The Million Dollar Wound
Updated: Apr 11, 2018
WWII was over early for Orville Fleming but he didn’t know it at the time. He enlisted in the Army in 1944 in San Francisco, CA. Jobs were scarce and he intended on making the Army his career. He was sent to Ft. Ord, CA. for sixteen weeks of basic/infantry training. During his training period, the Battle of the Bulge broke out in Europe and the training was reduced to thirteen weeks.
Instead of heading to the east coast and Europe, he was heading west to Honolulu for an assignment in the Pacific theatre. He remained in Honolulu for “one or two months” and finally received his assignment. He was assigned to the 77th Infantry and would be going to an island called Okinawa in early 1945. The 77th made 15 landings on Okinawa and Orville said the battle had “been going on a while” so his company landed on the beach with little enemy resistance and made their way inland.
Orville was the 2nd Machine Gunner. He said all that meant was that he had to “carry the machine gun and it was very heavy!” His company moved up to the front lines the very next night after landing. They were ordered to “take a hill occupied by the Japanese”. The Americans were on one side of the hill and the Japanese on the other. His officer told him to “go back and carry as many hand grenades as you can” so private Fleming took off on the double. As he was returning with his arms loaded with grenades, he saw a Japanese hand grenade coming over the hill right towards him. It exploded and he received shrapnel wounds to his arms and legs and was sent back to a hospital in Guam to recover.
Once Orville recovered, he was ordered to return to his unit on Okinawa. However, he was on his way on an LST (or Landing Ship, Tank) when they received news that the atomic bomb had been dropped on Hiroshima. For Orville, he had received a “million dollar wound” which quite likely saved his life. His combat days were over. After helping to secure Okinawa, the 77th Infantry moved on to Cebu in the Philippines and prepared for the planned invasion of Japan. Thankfully, the peace treaty was signed on deck of the USS Missouri in Tokyo Harbor on September 2, 1945. Orville received a purple heart, a bronze star and other medals for his service.

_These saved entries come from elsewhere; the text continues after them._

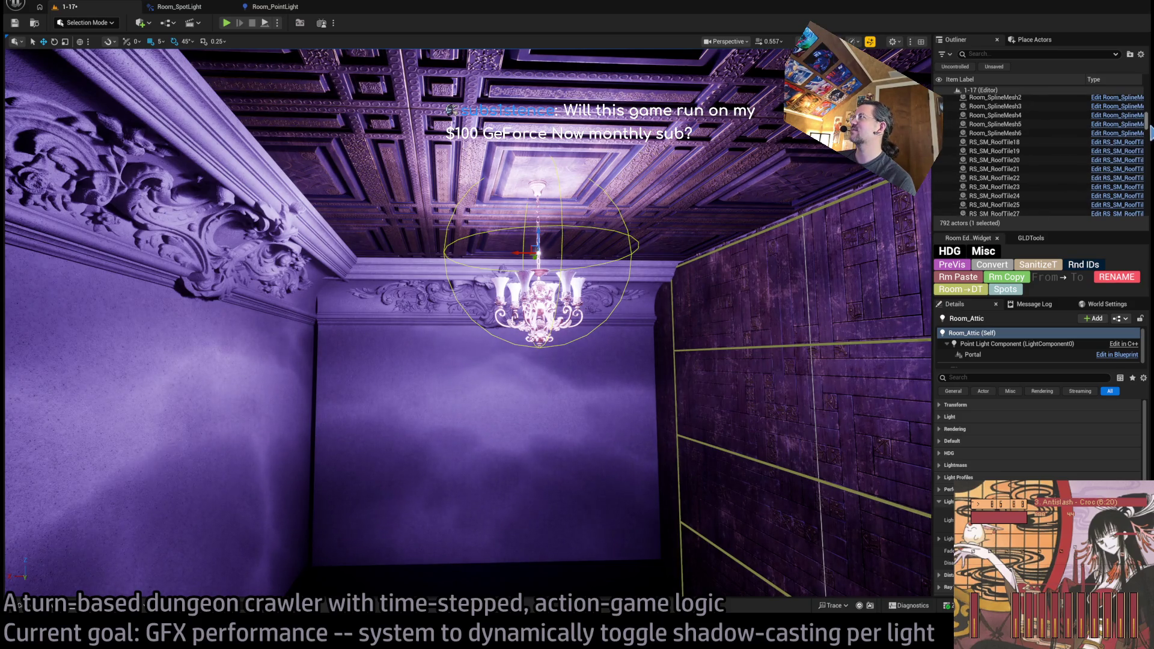
mouse_move(1149, 134)
left_mouse_down()
mouse_move(1150, 148)
mouse_move(1151, 128)
left_mouse_up()
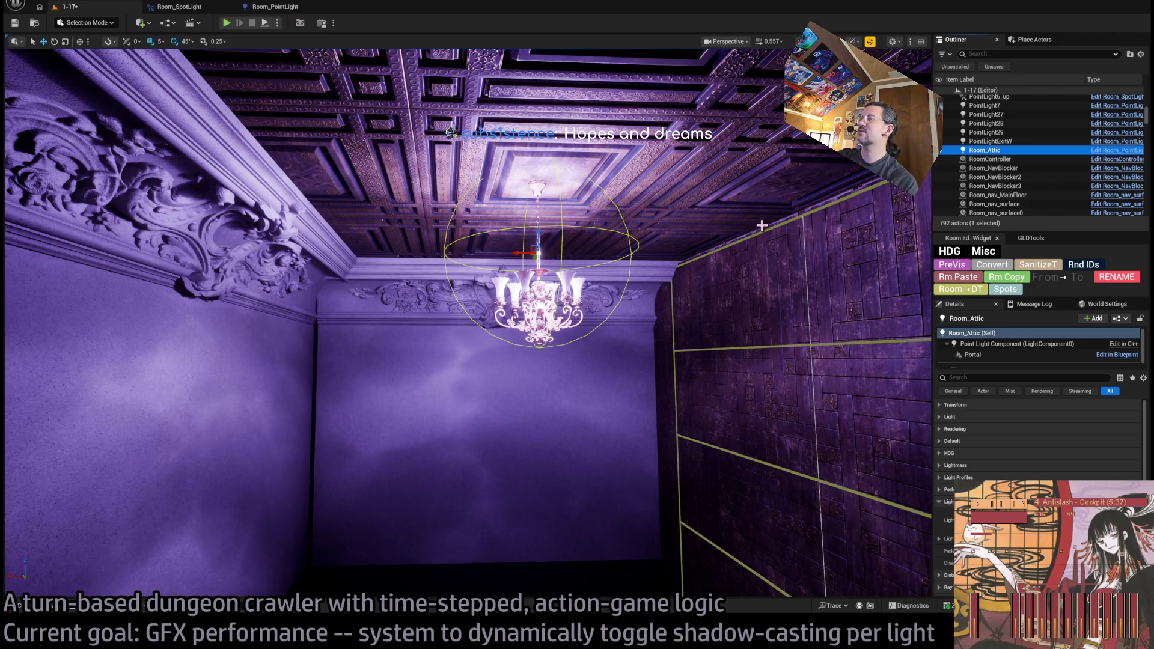
left_click_drag(756, 226, 764, 224)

After being in occupied Japan, Orville reenlisted in the Army Air Corps and was sent to Camp Shanks in New York, boarded a troop ship for Le Havre, France to a so called “Cigarette Base” so named after American cigarettes such as Camel, Lucky Strike, Pall Mall, etc. He spent time in Austria & Germany. He left the then Air Force in 1949 but re-enlisted after only three months as a civilian. He was stationed at Carswell AFB in Ft. Worth until 1953 when he was sent to Osan, Korea about one month before the war was over. He got out again in 1954 but reenlisted after 11 months. He finally retired in 1966 after “getting his 20 years in”. Orville was married three times and had one daughter, Karen. He moved to “the farm” in Ropesville, TX in 1985. He did air conditioning work for many years. Orville, now 88 years old, went on the 2013 Texas South Plains Honor Flight.